◆ **What you have to do**: What is needed here is an exact repetition of the records below, beginning at the line that has "strong cytoplasmic/membranous staining" and stopping after the line that has "strong cytoplasmic/membranous expression".

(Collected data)
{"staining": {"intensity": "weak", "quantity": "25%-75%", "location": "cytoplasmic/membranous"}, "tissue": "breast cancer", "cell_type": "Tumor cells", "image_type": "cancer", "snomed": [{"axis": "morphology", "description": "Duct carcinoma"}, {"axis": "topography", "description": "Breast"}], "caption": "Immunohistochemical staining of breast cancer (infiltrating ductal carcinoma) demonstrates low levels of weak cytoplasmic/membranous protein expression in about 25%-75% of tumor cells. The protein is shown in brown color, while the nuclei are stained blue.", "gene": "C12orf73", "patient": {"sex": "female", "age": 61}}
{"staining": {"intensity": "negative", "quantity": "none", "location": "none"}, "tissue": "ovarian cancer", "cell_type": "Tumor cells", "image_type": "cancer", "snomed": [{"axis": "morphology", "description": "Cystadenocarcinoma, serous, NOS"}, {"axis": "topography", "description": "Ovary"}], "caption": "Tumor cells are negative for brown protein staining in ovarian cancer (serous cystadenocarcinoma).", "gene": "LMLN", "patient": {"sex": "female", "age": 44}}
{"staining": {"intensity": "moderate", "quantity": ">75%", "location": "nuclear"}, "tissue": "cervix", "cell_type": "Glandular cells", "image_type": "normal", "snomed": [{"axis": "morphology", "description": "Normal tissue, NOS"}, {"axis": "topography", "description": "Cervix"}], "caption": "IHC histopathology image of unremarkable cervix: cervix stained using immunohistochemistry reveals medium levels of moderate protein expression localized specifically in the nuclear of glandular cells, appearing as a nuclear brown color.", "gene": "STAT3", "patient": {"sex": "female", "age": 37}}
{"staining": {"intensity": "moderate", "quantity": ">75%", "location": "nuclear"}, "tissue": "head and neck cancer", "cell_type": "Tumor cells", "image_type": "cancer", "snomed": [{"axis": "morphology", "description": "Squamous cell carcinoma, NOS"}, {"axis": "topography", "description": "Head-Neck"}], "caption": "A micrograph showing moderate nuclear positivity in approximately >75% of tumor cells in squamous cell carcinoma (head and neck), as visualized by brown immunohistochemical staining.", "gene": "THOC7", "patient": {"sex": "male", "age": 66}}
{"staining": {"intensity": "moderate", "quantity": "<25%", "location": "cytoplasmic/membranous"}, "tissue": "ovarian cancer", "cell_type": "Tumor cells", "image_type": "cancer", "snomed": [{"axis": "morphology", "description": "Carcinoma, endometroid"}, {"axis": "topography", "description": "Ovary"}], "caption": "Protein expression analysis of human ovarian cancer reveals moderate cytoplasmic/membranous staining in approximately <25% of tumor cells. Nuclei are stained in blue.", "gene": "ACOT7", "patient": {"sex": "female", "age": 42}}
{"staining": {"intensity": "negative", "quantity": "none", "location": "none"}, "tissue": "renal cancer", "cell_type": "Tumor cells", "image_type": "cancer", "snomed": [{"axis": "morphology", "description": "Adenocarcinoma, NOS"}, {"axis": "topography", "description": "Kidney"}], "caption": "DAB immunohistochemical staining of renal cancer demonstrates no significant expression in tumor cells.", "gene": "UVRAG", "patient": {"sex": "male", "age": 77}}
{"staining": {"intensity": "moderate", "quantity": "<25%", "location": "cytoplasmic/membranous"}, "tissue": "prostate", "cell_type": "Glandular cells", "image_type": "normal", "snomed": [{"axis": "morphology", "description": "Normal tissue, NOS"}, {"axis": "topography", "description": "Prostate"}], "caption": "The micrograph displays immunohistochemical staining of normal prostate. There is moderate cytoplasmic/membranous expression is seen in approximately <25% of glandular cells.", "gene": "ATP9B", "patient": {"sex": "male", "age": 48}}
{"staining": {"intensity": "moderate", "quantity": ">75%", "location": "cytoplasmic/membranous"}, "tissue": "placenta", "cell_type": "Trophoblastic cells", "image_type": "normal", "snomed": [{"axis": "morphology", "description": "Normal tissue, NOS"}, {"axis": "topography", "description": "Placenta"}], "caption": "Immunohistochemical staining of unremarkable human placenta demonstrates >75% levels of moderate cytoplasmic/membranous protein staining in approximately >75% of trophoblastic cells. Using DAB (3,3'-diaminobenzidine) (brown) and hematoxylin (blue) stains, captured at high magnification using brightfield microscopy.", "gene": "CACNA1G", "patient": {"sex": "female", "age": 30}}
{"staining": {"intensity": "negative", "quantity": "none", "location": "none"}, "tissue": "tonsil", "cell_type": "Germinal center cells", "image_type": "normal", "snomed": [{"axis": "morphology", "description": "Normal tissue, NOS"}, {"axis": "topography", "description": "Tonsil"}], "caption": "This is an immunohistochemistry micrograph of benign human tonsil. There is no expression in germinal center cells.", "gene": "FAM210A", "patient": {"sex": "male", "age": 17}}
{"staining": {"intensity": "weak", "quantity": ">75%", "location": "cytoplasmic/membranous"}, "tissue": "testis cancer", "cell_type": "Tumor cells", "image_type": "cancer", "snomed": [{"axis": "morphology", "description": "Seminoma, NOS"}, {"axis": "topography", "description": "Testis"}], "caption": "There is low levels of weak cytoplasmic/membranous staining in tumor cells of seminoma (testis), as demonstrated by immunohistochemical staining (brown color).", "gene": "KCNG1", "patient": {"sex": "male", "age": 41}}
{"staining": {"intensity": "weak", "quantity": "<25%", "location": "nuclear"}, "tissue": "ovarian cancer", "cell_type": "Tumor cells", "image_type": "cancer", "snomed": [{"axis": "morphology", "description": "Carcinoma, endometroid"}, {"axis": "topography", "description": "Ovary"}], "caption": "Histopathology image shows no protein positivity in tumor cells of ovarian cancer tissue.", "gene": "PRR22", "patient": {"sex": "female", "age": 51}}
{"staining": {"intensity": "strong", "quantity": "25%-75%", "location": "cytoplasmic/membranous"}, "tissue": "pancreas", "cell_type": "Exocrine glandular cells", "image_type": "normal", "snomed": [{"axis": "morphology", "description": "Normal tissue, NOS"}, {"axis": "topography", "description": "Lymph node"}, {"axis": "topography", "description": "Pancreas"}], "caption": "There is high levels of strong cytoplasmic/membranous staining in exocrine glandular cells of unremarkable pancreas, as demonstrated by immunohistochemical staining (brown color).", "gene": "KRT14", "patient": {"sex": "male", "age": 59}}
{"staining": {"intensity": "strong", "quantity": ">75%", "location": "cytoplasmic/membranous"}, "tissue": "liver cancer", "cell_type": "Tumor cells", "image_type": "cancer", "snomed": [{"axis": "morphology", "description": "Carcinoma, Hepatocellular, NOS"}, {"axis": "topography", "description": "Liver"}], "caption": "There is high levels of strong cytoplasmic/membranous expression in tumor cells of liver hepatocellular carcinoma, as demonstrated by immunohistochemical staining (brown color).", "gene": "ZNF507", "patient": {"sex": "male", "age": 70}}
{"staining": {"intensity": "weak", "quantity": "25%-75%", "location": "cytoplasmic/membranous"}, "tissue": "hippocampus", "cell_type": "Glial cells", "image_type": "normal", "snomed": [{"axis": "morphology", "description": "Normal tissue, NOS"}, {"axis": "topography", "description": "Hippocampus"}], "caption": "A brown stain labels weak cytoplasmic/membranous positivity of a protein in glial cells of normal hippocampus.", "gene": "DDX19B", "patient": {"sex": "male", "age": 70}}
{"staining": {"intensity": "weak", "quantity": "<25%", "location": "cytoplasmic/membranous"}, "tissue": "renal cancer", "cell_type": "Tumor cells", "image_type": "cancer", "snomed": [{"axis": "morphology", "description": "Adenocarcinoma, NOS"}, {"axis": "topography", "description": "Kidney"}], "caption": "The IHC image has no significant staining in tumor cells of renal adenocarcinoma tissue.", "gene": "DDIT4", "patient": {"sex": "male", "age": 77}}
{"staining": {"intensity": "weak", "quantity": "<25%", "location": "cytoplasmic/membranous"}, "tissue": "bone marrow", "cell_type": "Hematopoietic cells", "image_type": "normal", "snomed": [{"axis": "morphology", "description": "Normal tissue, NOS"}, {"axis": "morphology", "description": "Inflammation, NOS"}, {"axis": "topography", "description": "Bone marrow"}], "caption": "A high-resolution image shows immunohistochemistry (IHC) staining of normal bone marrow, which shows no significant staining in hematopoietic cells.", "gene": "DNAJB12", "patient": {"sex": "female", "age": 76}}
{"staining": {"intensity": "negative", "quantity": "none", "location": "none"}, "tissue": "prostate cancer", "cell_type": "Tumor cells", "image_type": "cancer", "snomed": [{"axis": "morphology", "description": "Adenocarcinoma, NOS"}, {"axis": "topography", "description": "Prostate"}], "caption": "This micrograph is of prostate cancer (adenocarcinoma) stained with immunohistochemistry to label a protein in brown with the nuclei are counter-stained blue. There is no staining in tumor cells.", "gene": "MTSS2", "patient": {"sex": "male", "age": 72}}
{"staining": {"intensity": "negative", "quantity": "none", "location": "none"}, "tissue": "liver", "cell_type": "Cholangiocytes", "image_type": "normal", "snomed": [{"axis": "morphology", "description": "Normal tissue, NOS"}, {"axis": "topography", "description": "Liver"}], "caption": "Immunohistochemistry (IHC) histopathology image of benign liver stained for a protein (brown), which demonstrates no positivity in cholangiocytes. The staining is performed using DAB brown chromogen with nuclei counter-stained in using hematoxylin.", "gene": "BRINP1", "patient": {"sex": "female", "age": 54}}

◆ **Exercise solution**:
{"staining": {"intensity": "strong", "quantity": "25%-75%", "location": "cytoplasmic/membranous"}, "tissue": "pancreas", "cell_type": "Exocrine glandular cells", "image_type": "normal", "snomed": [{"axis": "morphology", "description": "Normal tissue, NOS"}, {"axis": "topography", "description": "Lymph node"}, {"axis": "topography", "description": "Pancreas"}], "caption": "There is high levels of strong cytoplasmic/membranous staining in exocrine glandular cells of unremarkable pancreas, as demonstrated by immunohistochemical staining (brown color).", "gene": "KRT14", "patient": {"sex": "male", "age": 59}}
{"staining": {"intensity": "strong", "quantity": ">75%", "location": "cytoplasmic/membranous"}, "tissue": "liver cancer", "cell_type": "Tumor cells", "image_type": "cancer", "snomed": [{"axis": "morphology", "description": "Carcinoma, Hepatocellular, NOS"}, {"axis": "topography", "description": "Liver"}], "caption": "There is high levels of strong cytoplasmic/membranous expression in tumor cells of liver hepatocellular carcinoma, as demonstrated by immunohistochemical staining (brown color).", "gene": "ZNF507", "patient": {"sex": "male", "age": 70}}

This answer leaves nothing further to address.